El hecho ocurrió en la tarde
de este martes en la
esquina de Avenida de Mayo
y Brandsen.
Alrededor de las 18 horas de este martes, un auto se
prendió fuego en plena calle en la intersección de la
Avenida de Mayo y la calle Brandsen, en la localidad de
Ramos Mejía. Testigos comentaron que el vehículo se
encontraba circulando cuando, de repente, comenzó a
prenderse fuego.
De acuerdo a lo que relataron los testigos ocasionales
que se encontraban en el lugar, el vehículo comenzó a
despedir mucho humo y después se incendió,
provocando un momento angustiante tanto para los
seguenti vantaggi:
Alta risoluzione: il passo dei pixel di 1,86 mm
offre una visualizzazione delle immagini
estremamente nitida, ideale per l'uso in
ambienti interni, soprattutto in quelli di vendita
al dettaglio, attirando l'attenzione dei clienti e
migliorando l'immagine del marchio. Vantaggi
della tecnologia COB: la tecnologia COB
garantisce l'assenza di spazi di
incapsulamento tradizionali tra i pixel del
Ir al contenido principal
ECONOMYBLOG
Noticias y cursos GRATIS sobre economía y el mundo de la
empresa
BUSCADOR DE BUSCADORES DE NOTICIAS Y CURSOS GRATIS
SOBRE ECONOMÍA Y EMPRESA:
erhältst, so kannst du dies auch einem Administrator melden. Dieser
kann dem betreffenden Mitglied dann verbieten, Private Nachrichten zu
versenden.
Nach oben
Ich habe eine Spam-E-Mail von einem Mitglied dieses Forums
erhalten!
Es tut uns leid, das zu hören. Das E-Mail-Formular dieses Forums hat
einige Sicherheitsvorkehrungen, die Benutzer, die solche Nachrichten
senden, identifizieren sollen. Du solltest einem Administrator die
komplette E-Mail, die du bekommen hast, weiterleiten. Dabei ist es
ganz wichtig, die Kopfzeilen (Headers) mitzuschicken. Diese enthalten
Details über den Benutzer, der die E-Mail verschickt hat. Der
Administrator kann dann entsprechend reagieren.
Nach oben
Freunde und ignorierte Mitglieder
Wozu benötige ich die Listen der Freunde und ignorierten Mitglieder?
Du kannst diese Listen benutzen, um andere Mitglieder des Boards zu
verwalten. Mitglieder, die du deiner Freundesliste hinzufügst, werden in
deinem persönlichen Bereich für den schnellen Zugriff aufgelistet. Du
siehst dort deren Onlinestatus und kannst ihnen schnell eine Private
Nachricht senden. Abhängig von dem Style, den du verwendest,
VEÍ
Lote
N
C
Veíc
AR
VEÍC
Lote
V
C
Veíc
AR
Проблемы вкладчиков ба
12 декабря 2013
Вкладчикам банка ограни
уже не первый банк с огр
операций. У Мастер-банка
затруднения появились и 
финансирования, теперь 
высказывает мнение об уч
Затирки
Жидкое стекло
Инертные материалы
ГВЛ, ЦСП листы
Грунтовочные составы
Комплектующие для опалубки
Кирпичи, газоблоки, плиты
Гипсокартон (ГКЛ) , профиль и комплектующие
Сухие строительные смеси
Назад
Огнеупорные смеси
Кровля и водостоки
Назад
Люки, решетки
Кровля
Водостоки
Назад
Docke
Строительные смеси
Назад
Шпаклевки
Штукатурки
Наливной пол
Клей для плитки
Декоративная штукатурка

§ What to work on
Which lines in the records above contain the word "fuego"? List each one in full.

§ Reply to the exercise
prendió fuego en plena calle en la intersección de la
prenderse fuego.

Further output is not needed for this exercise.